Showing posts with label Lake Superior. Show all posts
Showing posts with label Lake Superior. Show all posts

Sunday, May 9, 2010

Moods of the day

It is 2:20 PM Mother's Day, 2010. Terry and I are stirring after a short afternoon nap. The morning was busy, daughter Jessi and Tracy were here along with their kids and Zeb, Tracy's boyfriend. We had a mid-morning brunch of biscuits, eggs, sausages and gravy. Then everyone stuck around for a couple of hours and got haircuts from Jessi and just visited. It was fun. I get a little overwhelmed by the busyness, but I found myself visiting with grandson Tim and had a nice morning.

So the mood of that part of the day was pleasant, family and busy. After they departed Grandson Sam headed to the trailer to watch TV and perhaps nap. Terry and I headed upstairs to lay down. The day is cool, not even 60 yet, and air fresh and clean. As I woke after a nap of indeterminate length I lay there with puffs of air blowing in the window at the foot of the bed washing over me. It was very refreshing. I was transported back in time. I recall the fresh sensation you can get from being along Lake Superior. I felt like I was standing on the commercial fishing docks of yore in Brown's Addition just west of Munising. As kids we could walk there. Joe Hase and I would often take our fishing rods and walk the mile to that area of Brown's Addition and explore the piers the commercial fisherman owned. No one objected to our being there. In the spring we had great hopes of catching an abundance of Perch, perhaps some Menominee or Whitefish. Usually were were skunked, I think occasionally we caught a Perch but most of the time we spent watching the water, listening to the talk of the fishermen and looking at the catches of Lake Trout they brought in from their nets. The fish were bound for the markets of Milwaukee and Chicago to be sold to restaurants and dined upon in those pleasant places.

In the meantime the breezes off Lake Superior would be chilling and oh so fresh. It was kind of like a soft cold cloth brushing your face and penetrating your clothes that made you momentarily shiver but felt so good. Mixed in might be the smell of diesel as a small fishing tug came to dock or the smell of fresh fish that added to the overall sensation. As I lay there this afternoon I could close my eyes and be transported to that time when the lake was swaying to the swells of motion and the tugs moved in a tippy fashion approaching the dock. The fresh air and cry of gulls, the breeze and blue skies were enough to make a young boy fall in love with his home. So it was this afternoon. I longed to be in that northern home I so dearly love and would like again to stand with my face in the breeze and my nose sniffing the cool clean scent of Northern Michigan.

Tuesday, April 10, 2007

A Family Cheer?

My youngest daughter checks out my blog from time to time. I've been trying to record bits and pieces of family stories and history on this site. I am the youngest of the children born of Earl & Rebecca Floria, Vernon and Margeret Floria and Cecil and Lucille Floria. I am 62. In a time frame yet to be determined that unique threesome of Vern, Earl and Cecil's direct descendants shall be gone.
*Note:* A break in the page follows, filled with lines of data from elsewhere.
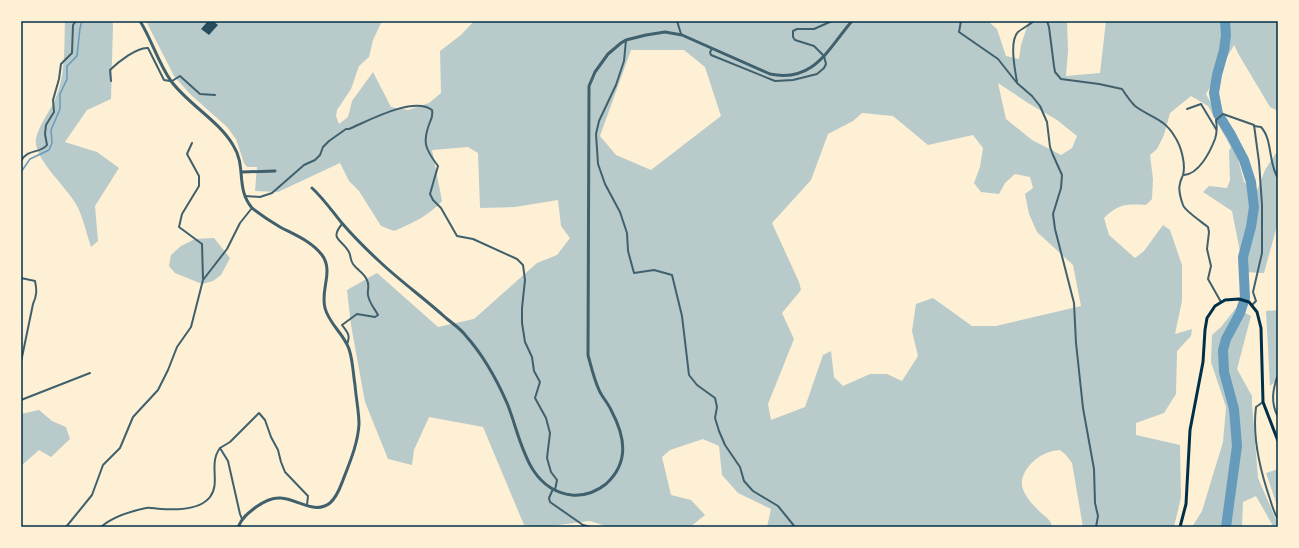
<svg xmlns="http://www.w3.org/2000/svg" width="1299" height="548" font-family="'Playfair Display',serif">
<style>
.green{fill:#b9caca;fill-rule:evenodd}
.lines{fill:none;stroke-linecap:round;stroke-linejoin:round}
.stream{stroke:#669bbc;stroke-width:1.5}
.river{stroke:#669bbc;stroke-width:10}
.building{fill:#264d5e}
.minor{stroke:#3f606c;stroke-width:2}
.tertiary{stroke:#3f606c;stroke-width:3}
.secondary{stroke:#003049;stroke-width:3}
.neatline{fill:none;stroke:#003049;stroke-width:1.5}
</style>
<rect width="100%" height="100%" fill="#fdf0d5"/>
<!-- green -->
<g class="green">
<path d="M65 21H112L113 24 111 99 87 110 65 142 97 152 119 168 95 206 98 241 91 247C87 235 82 214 76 204 66 187 38 162 36 144 34 133 49 112 54 102 66 78 64 47 65 21Z"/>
<path d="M146 21H382L373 40 369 57 359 66 351 89 337 110 336 116 339 124 348 117 352 101 373 72 391 107 408 110 429 103 441 93 440 51 461 35 474 21H988L997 29 1006 56 1019 59 1021 45 1029 21H1067L1068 51 1066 76 1100 73 1106 21H1278V111L1270 107 1239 55 1234 45 1206 94 1236 151 1244 182 1257 191 1265 170 1276 153 1278 156 1277 206 1278 222 1264 273 1244 272 1232 211 1203 192 1209 186 1227 188 1230 180 1229 151 1231 147 1208 106 1191 96 1170 113 1164 135 1157 149 1150 155 1153 179 1152 199 1146 205C1127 204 1118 204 1104 218L1109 235 1135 258 1144 251 1163 225 1170 230 1182 265V301L1175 334 1192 329 1191 336 1177 351 1176 394 1164 413 1136 423V435L1180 445 1181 497 1174 527H1083L1072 463 1066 455 1060 450C1048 451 1037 456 1029 466 1013 486 1027 498 1041 513 1046 517 1051 520 1052 527H767L771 509 738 493 722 475 719 446 703 439 670 450 662 457 671 495 691 500 705 515 690 527H609L590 521 543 527 524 525 483 427 429 417 414 450 412 465 388 459 365 402 351 325 347 290 377 273 438 327 474 319 537 263 557 255 570 238 561 226 558 200 515 207 480 208 478 153 468 147 432 150 442 201C430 215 411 224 394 231L381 226 359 191 349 181 340 163 278 192 255 191 257 167H247L244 163 236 139 227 127 190 94 174 76ZM631 50H684L705 67 721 116 651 170 616 155 600 136ZM998 83 1028 103 1057 120 1077 136 1072 148 1061 155 1032 140 1006 119ZM862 113 893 116 928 145 973 135 983 148 980 167 974 183 981 192 999 194 1005 183 1015 174 1030 177 1033 188 1025 194 1029 214 1037 232 1073 265 1081 306 996 326H972L933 298 916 304 912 331 918 356 902 381 887 374H870L843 386 834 377 831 351 823 355 805 407 771 420 768 404 794 339 782 313 801 290 799 282 772 223 811 180 828 134 853 121Z"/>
<path d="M214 238 230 258 221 275 213 281 202 284 175 273 169 266 171 255 181 246 195 239Z"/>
<path d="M1236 308 1251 316 1237 369 1252 396V404L1258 478 1278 524 1273 526 1256 496 1243 502 1242 527H1192L1202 511 1223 442 1226 407 1211 362 1212 335 1221 327Z"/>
<path d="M1278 310V379L1270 386 1266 311Z"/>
<path d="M39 410 52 421 66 427 70 439 51 457 39 450 21 466V414Z"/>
<path d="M1278 469V508L1266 473Z"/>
</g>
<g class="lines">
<!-- stream -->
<path class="stream" d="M21 172 30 159 49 150 52 143 51 130 60 109V94L67 79V66L77 56 80 28 82 21"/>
<!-- river -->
<path class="river" d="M1225 21 1226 35 1224 50 1217 75 1214 93 1218 114 1231 135 1244 160 1251 182 1254 207 1251 227 1243 257 1245 298 1240 313 1226 339 1223 350 1224 372 1234 409 1237 446 1226 527"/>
</g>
<!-- building -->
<path class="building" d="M208 21H213L218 25 209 35 201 29Z"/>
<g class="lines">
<!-- minor -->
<g class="minor">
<path d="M677 21 681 34"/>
<path d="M961 21 959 32 998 59 1017 83 1032 96 1040 106 1047 122 1050 147 1053 155 1062 175 1061 188 1053 214 1055 229 1074 303 1076 343 1083 408 1094 469 1095 503 1098 516 1096 527"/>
<path d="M1047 21 1049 27 1054 66 1055 72 1061 79 1099 84 1122 89C1126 95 1130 101 1135 106 1151 118 1164 118 1175 137 1181 146 1186 164 1183 175 1182 178 1180 181 1180 184 1178 189 1181 200 1183 205 1185 211 1202 222 1208 227L1209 232 1207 249 1211 266 1208 279 1221 302"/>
<path d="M626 40 624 61 616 85 599 121 596 134 598 164 605 184 620 212 627 233 628 251 634 273 654 270 672 275 682 316 689 375 697 385 715 398 717 407 715 418 719 431 725 445 740 467 744 481 753 491 778 506 795 527"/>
<path d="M712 49 710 52 711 55 775 81 793 80 817 74 824 68 826 64 824 56 814 46 795 40 793 37V31L797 29H814L832 21"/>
<path d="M111 81 110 70C118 62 137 47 148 48L164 80 170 81"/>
<path d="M172 81 180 76 200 94 215 95"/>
<path d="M1017 82C1015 70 1009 41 1018 32 1023 28 1029 25 1034 21"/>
<path d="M1187 109 1201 104 1216 129"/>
<path d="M1254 126 1261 127C1273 140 1268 163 1278 178"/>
<path d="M192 143 187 154 199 176V186L182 214 179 227 202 244 203 279"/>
<path d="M21 161C28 148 40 154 47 145L45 134 46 125 54 112 53 100 59 79 61 64 72 53 73 25 76 21"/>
<path d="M1184 175C1199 174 1210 152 1215 139 1217 133 1217 126 1216 120L1223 114 1254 125 1259 162 1262 205V253L1253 292 1256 301 1252 305"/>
<path d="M245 196 260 197 272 193 304 165 315 160 320 155 323 147 329 141 346 129H349C368 121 413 96 432 110 433 115 432 118 430 122 422 142 425 149 438 166L430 194 433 200 441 208 457 236 473 239 517 259 523 265 525 280 522 308V323L525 342 532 357 534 371 540 382 535 398 546 418 550 433 547 458 551 472 557 480 555 490"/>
<path d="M342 224C329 240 342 239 349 252 351 256 350 260 353 264 357 270 364 273 367 280 370 286 367 290 368 295 369 303 375 309 378 315L375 317 357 314 342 325C347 332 351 335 347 344"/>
<path d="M21 278 35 281C37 290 37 295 33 304L21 362"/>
<path d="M1278 374C1273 389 1270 402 1278 417"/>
<path d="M21 400 90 373"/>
<path d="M1263 402 1256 407C1252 438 1260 470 1270 499 1272 506 1274 513 1278 519"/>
<path d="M553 489 549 498 550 502 583 525 591 527"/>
<path d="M242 519 240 514 228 461 220 448 230 442 259 413 265 420 271 437 278 450 281 462 285 472 308 496 307 505"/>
<path d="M66 527 92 495 103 465 120 448 133 417 158 390 168 370 177 347 191 327 203 280 227 249 240 223 252 208"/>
<path d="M101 527C112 517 132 511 146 508 150 507 156 509 161 509 176 510 200 510 210 497 221 483 208 464 220 448"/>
</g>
<!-- tertiary -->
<g class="tertiary">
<path d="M140 21C152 40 158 63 171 81 189 105 218 120 233 145 247 167 235 187 252 208 261 215 270 221 280 227 295 235 311 241 322 255 334 271 320 290 325 308 329 324 344 334 349 349 353 361 353 373 355 385 356 398 359 412 359 424 358 443 350 462 343 480 340 488 337 497 330 503 315 515 297 499 281 498 271 497 263 502 256 507 248 513 242 518 238 527"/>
<path d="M242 172 275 171"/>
<path d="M312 188C323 198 332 211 341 222 353 236 366 249 379 261 400 281 424 298 446 318 453 324 461 329 466 336 484 356 496 378 507 403 521 437 526 490 572 495 584 496 596 492 606 484 630 462 625 436 611 410 608 403 602 397 599 390 594 379 591 366 588 355L589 86 595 72 608 54 621 43 626 40 646 35 665 32 682 35 770 74C814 83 828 49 852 21"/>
</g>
<!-- secondary -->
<path class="secondary" d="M1180 527 1186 504 1190 430 1203 362 1205 330 1207 318 1215 306 1225 300 1239 299 1249 302 1257 312 1261 328 1263 402 1278 441"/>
</g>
<!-- border -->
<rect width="1299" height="548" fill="none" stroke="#fdf0d5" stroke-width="44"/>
<rect x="22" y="22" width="1255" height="504" class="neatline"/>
</svg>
With the passing of my generation a loss of wit, wisdom and history will disappear.
I do not have the energy or the will to write a history of the Burt and Nettie Floria progeny, but I do think that they represent times that are important and in some ways unique to our history. So I am attempting to write stories and pieces of history as I recall them.

One of the things that has fascinated me for years was the use of language by the three boys. They grew up in rough times, little in the way of toys, and of course in the early 1900's there was no TV, Radio, Movies, or entertainment open to their life style. So their imaginations had to fire up and provide them with what entertainment could be gleaned in a logging community on the shore of Lake Superior.

Some where, my Dad made up a saying, I call it a cheer that has always amused the family, but no one in the younger generation has taken up to pass on. The "cheer" is nonsensical, it is words put together, yet it could be recited by my father, Vern at the drop of a hat. I've learned it, and have attempted to pass it on but no other member of my family has picked up this little piece of verbal memorabilia. So here it is in all its insignificant, nonsensical glory.

Ra bic a bing, bic a bing bang bowow
Yip skiddley ay there, git there stay there.
Amen my brother Ben, killed a duck and goosed a hen.
Verily, Verily I say unto thee, so Mote it be.

The end comes from the Masons, but the rest is pure dad. I find it amusing to sit and picture the old man sitting down and with a serious face and a deep bass voice roll out the "cheer."